GIVEN MATERIAL

<<<<

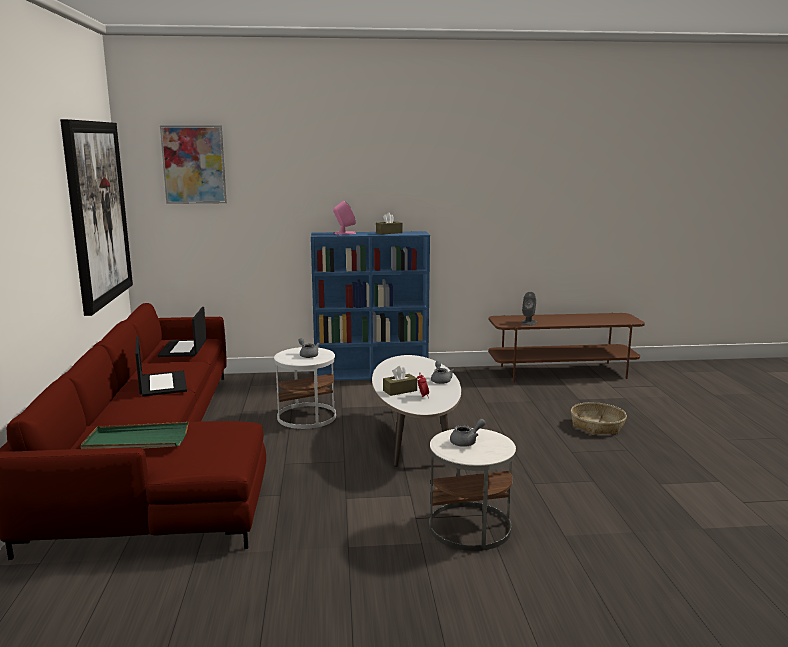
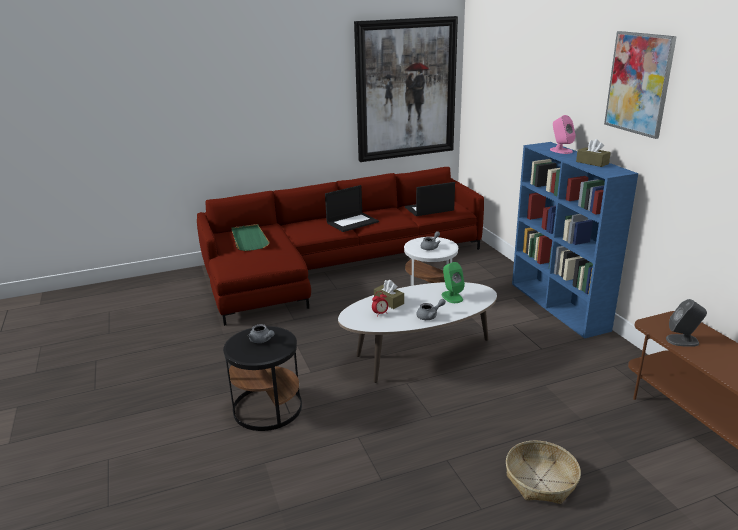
camera: 75 degrees right, 10 degrees up
(194, 164) = (495, 57): picture -> picture (639, 83)
(409, 368) = (452, 297): none -> green speaker
(470, 527) = (267, 408): white side table -> black side table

>>>>

TASK PROMPT
Transcribe the whole listing, character for character, but not its images.

EXERCISE SOLUTION
camera: 75 degrees right, 10 degrees up
(194, 164) = (495, 57): picture -> picture (639, 83)
(409, 368) = (452, 297): none -> green speaker
(470, 527) = (267, 408): white side table -> black side table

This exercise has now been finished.